All good ideas, but as Peter DeLorenzo says on Autoextremist" "ain'tgonnahappen.com"
I am sure that our friends in the UK will tell us how much of a sham the various historic racing certificates are. A noble idea, but it just does not work. The best system, such as it is, is what we have. The word of mouth and evidence of the various experts of various marques and series. If someone is pulling a fast one, there will be someone who will blow the whistle. In the current example of Scott Hughes, many people sounded the alarm.
As far as putting the burden on the promoters to only allow 'legitimate' cars, no way. First of all, the vast majority of promoters do not want to be put in that position. Further, face it. The promoter is mainly interested in the entry fee, not the pedigree of the car.
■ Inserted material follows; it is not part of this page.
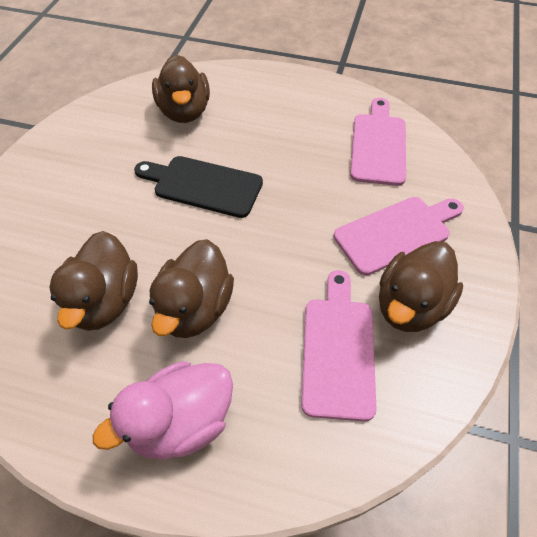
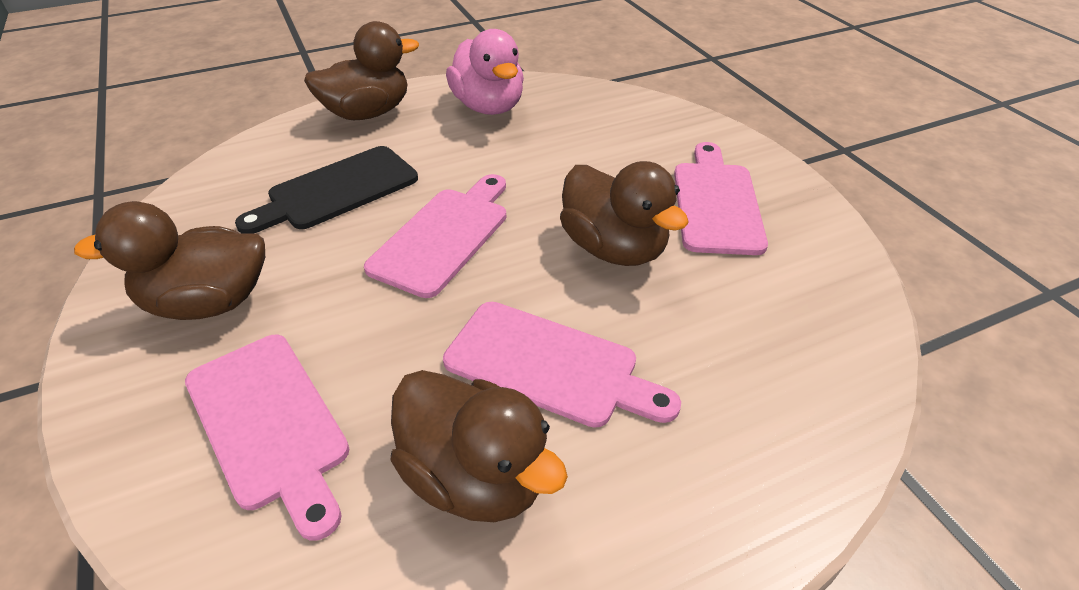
pink cutting board: [301,270,376,421] [334,197,464,275] [350,98,406,186] = 3 -> [185,335,349,541] [364,174,507,298] [443,302,681,428] [674,142,768,255] = 4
In Australia we have a "Certificate Of Description" (as well as historic logbook) which can be a lengthy and tortuous process but basically it tries to enforce correct technical representation of a car at a particular point in time. Of course this leads to some rather arcane arguments but the intent from everyone is to assist get cars onto the track for enjoyable amatuer motor sport BUT only in as much as they have correct specifications and have genuine proven history. For some this is a step too far but a simple example would be that the car must run the engine type and size as in the day. That would make most current Can-Am cars in America ineligable and the concept of "run what you brung" would be eliminated. Do those cars really need 9 litre engines today? F5000 means a 5 litre engine but apparently there is no appetite at all to enforce that type of very basic regulatory requirement in historic or Vintage racing there. Correct gearboxes, materials, instruments, wheel sizes, brake size and type, shocks etc soon follow and some countries have no chance of introducing this type of regulation retrospectively as the genie has long been out of the bottle. The show Vintage racing creates is very impressive and that success and enjoyment is a strong case to leave things alone and I understand that attitude completely.
The discussion of what represents a "legitimate" car needs to be had from 2 fronts.
1)Correct technical specification to best represent a car as near as reasonably possible for the period and
2)correct historical presentation of a car's competition record and driver/ownership in period and since.
These cars should outlive all of us and as custodians we have a duty (IMHO) to tidy up our act - one car at a time if need be.